◆ **Information shown**:
_ _ _

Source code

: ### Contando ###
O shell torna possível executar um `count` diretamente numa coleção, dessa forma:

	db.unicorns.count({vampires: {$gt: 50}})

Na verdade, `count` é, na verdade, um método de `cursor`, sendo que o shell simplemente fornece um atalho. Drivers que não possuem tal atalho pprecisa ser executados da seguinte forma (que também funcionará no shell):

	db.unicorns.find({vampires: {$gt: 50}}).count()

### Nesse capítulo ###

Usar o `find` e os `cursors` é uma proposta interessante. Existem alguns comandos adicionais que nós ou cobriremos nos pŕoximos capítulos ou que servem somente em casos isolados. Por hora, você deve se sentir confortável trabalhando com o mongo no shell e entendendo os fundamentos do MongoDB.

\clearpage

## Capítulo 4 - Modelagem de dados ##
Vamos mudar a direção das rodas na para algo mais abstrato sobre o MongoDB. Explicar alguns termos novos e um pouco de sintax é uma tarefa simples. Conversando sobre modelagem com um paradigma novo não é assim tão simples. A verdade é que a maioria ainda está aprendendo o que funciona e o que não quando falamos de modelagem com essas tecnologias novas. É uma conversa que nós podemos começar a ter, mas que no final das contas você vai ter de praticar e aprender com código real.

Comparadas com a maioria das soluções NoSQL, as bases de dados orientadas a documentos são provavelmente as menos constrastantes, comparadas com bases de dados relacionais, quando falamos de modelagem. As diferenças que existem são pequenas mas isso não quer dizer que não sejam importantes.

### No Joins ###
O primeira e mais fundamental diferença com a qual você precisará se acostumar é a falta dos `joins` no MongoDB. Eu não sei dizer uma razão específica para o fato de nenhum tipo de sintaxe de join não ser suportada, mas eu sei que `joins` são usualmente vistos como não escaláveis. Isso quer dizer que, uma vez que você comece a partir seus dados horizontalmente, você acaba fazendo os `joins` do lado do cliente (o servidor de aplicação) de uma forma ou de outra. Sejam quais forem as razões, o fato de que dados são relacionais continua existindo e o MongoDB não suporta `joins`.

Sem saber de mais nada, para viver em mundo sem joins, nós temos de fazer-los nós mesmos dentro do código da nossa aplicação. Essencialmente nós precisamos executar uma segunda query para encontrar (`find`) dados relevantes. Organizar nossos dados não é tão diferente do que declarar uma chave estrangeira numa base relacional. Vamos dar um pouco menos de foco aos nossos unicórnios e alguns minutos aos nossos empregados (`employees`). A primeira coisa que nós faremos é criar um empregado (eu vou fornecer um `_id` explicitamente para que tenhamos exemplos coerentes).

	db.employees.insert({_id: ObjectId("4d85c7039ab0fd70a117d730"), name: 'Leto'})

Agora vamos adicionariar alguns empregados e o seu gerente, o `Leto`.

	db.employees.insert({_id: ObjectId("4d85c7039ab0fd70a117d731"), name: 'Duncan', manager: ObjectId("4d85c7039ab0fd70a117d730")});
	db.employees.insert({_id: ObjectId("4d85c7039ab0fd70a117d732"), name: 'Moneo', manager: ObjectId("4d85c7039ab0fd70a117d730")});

_ _ _

◆ **Exercise prompt**: Retrieve each line from the records above where the word "name" occurs.

◆ **Answer for the task**:
	db.employees.insert({_id: ObjectId("4d85c7039ab0fd70a117d730"), name: 'Leto'})
	db.employees.insert({_id: ObjectId("4d85c7039ab0fd70a117d731"), name: 'Duncan', manager: ObjectId("4d85c7039ab0fd70a117d730")});
	db.employees.insert({_id: ObjectId("4d85c7039ab0fd70a117d732"), name: 'Moneo', manager: ObjectId("4d85c7039ab0fd70a117d730")});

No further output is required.